Supplied text ▸
● ● ● ●

She describes him as one whose rancour was dreaded and abhorred; who took a peculiar delight in looking for errors and blemishes, and enlarging them by his fertile imagination into every kind of mental deformity. The singularity of his disposition made him neither an enemy to vice, nor a friend to virtue.' He would see the one oppressed, and the other extolled, without any sensations but those which might create an occasion for him to take advantage of either.'

It is not impossible that if this character should be true, it was like most characters, chiefly the result of the painful circumstances in which Tooke had placed himself in the beginning of his career. An unlimited passion to be a public man, inconsistently with the habits and purposes of his sacred profession, a sense of superior acuteness, and a consciousness that all the avenues of that ambition which he loved, were naturally closed upon him, made him peevish in private life, and fierce, hazardous, and revolutionary in his more general and ostensible career. An accomplished scholar, a dexterous sophist, and a ready and pungent conversationist, Horne Tooke undoubtedly made the great and common mistake of conceiving that the talents of the table were the talents for the noble requisitions of public eminence.

His first experiment on that wider scale proved to his associates, if the conviction came more slowly to himself, that he was not made to be a national champion. He wanted comprehensiveness, power and dignity of mind: he would have found it more congenial to him to make his way by sap than by storm. In the presence of such men as Burke and Pitt, Fox and Sheridan, his light would have been not merely rivalled, but cast into utter and disastrous eclipse: the minute adroitness of the sophist would have been beaten down, and trampled by the magnificent march and athletic weight of the great champions; and his criticisms and repartees would have been forgotten in his extinction. His effort in the House of Commons was altogether contemptible: it threw

his associates into dismay; but it surprised no one who had reflected on the infinite difference between dexterity and vigour, between the pungencies of familiar conversation and the stern and lofty demands of debate in national council.

● ● ● ●

Data lines ▸
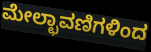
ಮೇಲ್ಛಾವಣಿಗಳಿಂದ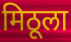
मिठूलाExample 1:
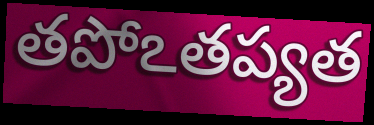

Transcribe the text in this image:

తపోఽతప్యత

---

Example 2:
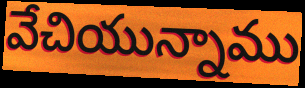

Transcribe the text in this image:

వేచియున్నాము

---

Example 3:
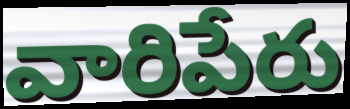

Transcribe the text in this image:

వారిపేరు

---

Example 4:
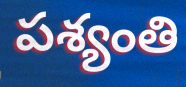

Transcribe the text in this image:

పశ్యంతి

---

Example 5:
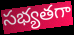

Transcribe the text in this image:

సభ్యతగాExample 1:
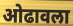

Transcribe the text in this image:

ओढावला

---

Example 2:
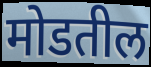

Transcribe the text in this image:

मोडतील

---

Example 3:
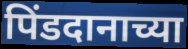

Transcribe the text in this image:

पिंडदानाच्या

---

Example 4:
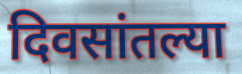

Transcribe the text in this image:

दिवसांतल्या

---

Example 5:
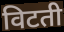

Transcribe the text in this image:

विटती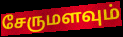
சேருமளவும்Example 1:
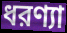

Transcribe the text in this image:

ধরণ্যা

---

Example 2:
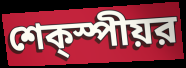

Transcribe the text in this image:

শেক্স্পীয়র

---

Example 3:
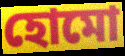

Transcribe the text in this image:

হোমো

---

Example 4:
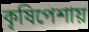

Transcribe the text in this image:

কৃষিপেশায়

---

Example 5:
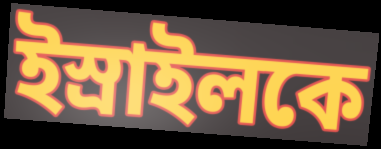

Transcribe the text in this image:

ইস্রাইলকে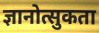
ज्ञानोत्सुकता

● ● ● ●

Problems ▸
• a. Answer these questions using the passage on Horne Tooke.
(i) Which three things does the passage say he wanted, or lacked?
(ii) Which four men are named as those in whose presence his light would have been eclipsed?
(iii) According to the passage, what did he conceive the talents of the table to be?
• b. Extend the passage on Horne Tooke, beginning after its final sentence.
The data shown here come from a source separate from the passage on Horne Tooke.

Answer list ▸
• a.
(i) Comprehensiveness, power and dignity of mind.
(ii) Burke, Pitt, Fox and Sheridan.
(iii) The talents for the noble requisitions of public eminence.

• b.
That Horne Tooke was a remarkable man is not to be denied; that he must have become superior, in debate, at one time or other, to nine tenths of that miscellaneous and most ineloquent assemblage who settle the affairs of the land, will be readily conceded. But it is no less unquestionable, that he would have been to the last only a third-rate figure. Even before the mob he was feeble: the verbal keenness and minute ingenuity of his mind were the direct opposite of those large and vigorous faculties which impress great bodies of men; and on the hustings, beside Fox and Sheridan, he shrank into sneer, sarcasm, pun, nothingness!

Even his literature, on which his only hope of legitimate fame must stand, was narrow, diminutive, and hypercritical. His "Diversions of Purley," palpably the work of a subtle mind, is also, as palpably, the work of a perverted judgment. Its mixture of politics and philology not merely detracts from the usefulness of the performance, but throws ridicule on the understanding of the writer. It has, of course, nearly passed away from all sober study; and is now looked into chiefly for the amusement of those who can be diverted with the definitions and divisions of exploded faction; with the laborious burlesque of serious things, and with the eccentric abuse of talent and time.

The latter part of these volumes is a pasticcio of anecdotes of Napoleon, Desaix, the Margrave, and every body in the range of Her Highness's hearsay.

We had known that the late King of France was a scholar and a bel esprit. But we are here let into the arcana of his royal authorship. When Monsieur, he wrote a comedy, in three acts, "Le Mariage Secret," which was, we believe, a translation from the "Clandestine Marriage," and which he wished to have represented under the mask of his Secretary Ducis, the imitator of Shakspeare à la Française. But Ducis, secretary and Frenchman as he was, was too nervous about his reputation to let it take its chance on the same vessel with a Bourbon. He declined the honour; another less scrupulous secretary was found; the play was performed, and "Monsieur" was hissed by deputy.

Under the name of Morel, he had two operas performed: "Paminga," and the "Caravane du Caire," to which Gretry contributed that pleasant music, which was all-popular with the French parterre. He also penned politics, which were published in the Journal de Paris; and criticised in the other journals as keenly as if the name of the whole blood royal were subscribed to them. But to criticise kings, or those who may be kings, is among the hazards of journals, and some of them are supposed to have fallen

under the displeasure of Louis XVIII. for having observed on the lucubrations of Monsieur le Comte de Provence.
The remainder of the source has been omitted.